[[ Extracted entries open ]]

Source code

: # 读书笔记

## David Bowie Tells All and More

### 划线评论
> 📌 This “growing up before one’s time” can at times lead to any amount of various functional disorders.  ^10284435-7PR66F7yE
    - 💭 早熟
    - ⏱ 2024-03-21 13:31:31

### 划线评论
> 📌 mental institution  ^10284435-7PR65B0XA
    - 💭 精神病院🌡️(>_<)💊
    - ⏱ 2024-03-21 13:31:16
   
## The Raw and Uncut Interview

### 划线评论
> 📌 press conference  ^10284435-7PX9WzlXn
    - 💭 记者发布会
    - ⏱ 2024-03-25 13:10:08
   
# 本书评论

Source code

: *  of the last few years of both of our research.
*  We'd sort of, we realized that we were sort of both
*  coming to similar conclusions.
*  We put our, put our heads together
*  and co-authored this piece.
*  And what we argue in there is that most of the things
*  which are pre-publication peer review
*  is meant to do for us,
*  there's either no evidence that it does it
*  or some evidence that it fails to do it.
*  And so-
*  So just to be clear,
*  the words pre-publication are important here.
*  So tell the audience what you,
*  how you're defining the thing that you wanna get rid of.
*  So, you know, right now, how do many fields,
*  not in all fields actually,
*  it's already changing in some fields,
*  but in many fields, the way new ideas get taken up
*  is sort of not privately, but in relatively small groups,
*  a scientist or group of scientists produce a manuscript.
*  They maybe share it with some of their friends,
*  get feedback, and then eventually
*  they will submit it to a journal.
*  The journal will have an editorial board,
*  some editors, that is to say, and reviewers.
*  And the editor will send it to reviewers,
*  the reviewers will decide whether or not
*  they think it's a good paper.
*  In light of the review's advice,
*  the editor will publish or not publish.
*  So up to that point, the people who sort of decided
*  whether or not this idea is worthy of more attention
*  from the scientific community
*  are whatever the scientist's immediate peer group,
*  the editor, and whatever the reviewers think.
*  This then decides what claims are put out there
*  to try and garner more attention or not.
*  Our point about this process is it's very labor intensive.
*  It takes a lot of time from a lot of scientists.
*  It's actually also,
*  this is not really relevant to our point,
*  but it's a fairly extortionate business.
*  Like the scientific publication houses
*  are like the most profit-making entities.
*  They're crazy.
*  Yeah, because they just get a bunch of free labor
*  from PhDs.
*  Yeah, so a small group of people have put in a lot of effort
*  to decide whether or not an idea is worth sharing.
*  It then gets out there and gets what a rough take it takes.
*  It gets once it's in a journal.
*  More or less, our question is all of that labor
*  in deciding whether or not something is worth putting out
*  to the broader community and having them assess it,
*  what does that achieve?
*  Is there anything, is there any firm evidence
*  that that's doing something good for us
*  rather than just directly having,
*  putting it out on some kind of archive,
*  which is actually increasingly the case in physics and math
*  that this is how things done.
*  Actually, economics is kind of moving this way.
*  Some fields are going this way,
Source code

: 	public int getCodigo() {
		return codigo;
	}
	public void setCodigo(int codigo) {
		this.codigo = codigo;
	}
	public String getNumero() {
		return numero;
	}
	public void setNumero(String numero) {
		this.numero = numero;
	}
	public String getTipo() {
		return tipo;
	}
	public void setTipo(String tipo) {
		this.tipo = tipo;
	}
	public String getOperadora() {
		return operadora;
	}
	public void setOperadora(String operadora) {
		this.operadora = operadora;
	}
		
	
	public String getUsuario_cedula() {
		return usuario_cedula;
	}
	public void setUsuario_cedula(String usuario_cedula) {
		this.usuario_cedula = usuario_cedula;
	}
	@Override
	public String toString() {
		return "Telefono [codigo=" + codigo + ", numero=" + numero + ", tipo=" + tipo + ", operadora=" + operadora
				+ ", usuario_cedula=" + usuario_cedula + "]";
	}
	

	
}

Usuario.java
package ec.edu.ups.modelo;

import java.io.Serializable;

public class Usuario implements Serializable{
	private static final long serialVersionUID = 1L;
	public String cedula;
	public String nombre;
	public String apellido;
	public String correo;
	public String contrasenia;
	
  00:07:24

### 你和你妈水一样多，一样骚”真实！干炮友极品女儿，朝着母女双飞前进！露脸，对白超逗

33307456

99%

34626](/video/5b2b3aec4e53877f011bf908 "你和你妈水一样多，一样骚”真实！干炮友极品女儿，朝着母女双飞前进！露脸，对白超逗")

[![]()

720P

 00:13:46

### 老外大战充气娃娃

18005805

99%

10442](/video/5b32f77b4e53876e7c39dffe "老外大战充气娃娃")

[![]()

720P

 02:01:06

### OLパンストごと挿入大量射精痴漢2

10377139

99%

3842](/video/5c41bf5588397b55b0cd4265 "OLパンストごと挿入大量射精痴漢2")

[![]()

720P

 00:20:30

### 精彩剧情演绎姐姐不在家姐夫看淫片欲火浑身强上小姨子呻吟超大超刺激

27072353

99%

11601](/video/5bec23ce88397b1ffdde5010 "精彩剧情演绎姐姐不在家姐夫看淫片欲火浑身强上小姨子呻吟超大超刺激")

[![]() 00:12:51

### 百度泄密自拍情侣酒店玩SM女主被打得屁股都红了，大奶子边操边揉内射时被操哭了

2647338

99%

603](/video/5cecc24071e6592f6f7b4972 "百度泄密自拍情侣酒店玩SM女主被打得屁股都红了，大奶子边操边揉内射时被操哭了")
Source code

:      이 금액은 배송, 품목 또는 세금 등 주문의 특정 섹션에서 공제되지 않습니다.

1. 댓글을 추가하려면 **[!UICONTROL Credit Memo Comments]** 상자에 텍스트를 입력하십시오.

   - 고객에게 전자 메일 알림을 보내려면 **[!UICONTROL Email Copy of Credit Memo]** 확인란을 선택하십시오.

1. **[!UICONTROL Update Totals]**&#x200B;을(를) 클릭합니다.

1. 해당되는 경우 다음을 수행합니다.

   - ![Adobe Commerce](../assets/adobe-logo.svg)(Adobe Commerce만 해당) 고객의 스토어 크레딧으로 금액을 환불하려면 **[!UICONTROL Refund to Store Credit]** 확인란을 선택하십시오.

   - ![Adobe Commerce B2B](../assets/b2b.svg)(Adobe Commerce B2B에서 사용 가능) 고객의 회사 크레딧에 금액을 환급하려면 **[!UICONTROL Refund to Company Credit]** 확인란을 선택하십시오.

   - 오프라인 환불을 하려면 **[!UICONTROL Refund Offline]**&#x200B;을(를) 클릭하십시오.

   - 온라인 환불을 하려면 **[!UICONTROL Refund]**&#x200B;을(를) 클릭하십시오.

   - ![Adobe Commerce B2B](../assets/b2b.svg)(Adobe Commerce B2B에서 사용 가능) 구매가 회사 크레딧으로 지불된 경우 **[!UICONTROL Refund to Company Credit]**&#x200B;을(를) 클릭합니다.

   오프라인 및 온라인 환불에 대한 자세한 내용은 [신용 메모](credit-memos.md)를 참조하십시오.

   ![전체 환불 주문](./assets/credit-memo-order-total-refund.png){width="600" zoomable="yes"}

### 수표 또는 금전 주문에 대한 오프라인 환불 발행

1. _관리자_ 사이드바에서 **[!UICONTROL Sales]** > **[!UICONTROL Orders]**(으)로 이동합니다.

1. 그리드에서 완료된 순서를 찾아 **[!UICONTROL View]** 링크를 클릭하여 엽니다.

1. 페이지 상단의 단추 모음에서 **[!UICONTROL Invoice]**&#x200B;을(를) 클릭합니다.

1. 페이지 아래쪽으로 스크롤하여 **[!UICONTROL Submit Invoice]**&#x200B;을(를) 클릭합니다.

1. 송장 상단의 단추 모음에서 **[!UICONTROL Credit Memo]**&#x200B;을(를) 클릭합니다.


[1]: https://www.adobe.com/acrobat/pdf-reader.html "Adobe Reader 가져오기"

[[ Extracted entries closed ]]

Count every line of the data in which the word "that" appears, and report only the total.

11